Charles Butera via Freeradius-Users <freeradius-users@lists.freeradius.org> wrote:
Has anyone been able to integrate DUO 2FA with Freeradius?
We'll be working on this sometime... well "soon" may be an exaggeration.
I currently have a radius proxy provided by DUO in order to get this working but I would rather have this done solely by Freeradius if possible. https://duo.com/docs/authproxy_reference#installation
As we intend to use this for VPN 2FA, I am advocating that instead of using the Duo RADIUS proxy, we use Duo's API for website 2FA instead, and not integrate it with IKE, because it is hard enough to deal with users having strange IKE connection problems as is, without expecting every OS VPN client to be OK with keeping EAP/IKE just hanging there for perhaps even minutes of delay during the 2FA process. Instead, I hope we can let the IKE sessions establish, block them with an ipset so they have no actual connectivity, and shell out with rlm_exec to invoke the Duo API and remove the ipset block when that completes, or send a disconnect-request to the NAS if it does not. Website applications are also more flexible in the Duo account management system allowing for more customized behavior than RADIUS applications. A few things to note: this is not watertight 2FA. A hacked cable modem and advanced threat who knew the first factor could detect a connection attempt, block it, and connect themselves The hapless user would respond to the 2FA message, then sit around confused and calling the helpdesk while the attacker had their way. Or just try again and blow it off.
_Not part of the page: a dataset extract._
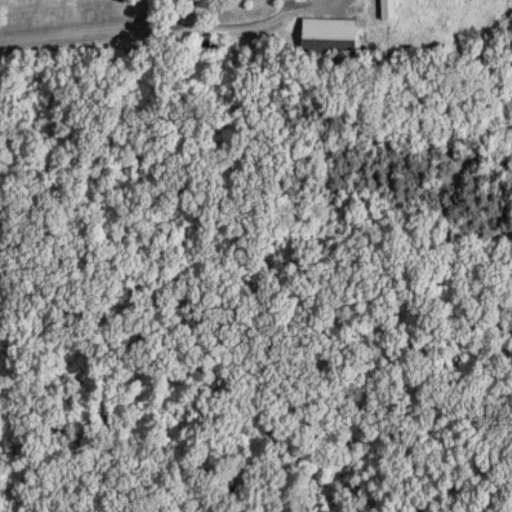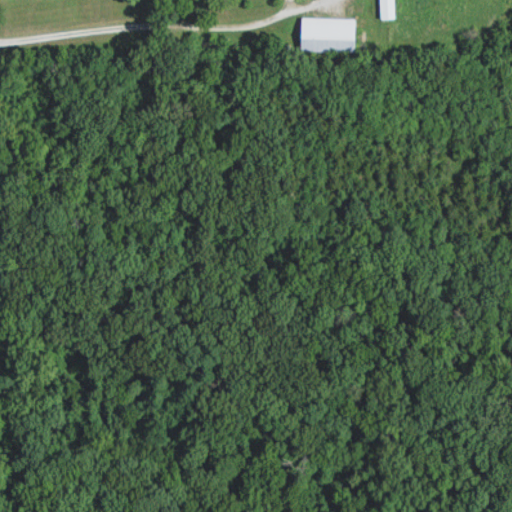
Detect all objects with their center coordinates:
building: (388, 9)
road: (150, 25)
building: (330, 35)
Basically this is because unlike OTP or OAUTH type stuff, there is no information exchanged between the 2FA process and the client/supplicant to lock a 2FA response to a particular session ID. Second, Duo does not have a facility for keeping auth tickets open for a while so if your application does periodic reauths or if you want people to be able to redial after their crummy home WiFi kills their IPSec connection without constantly being asked to re-2FA, you have to handle that on your side.... which... makes the first problem even worse if you cannot discriminate between an attacker's session and the real one. Still, better than nothing. Too bad so few VPN clients can do multiple auth rounds without using XAuth over crummy old IKEv1.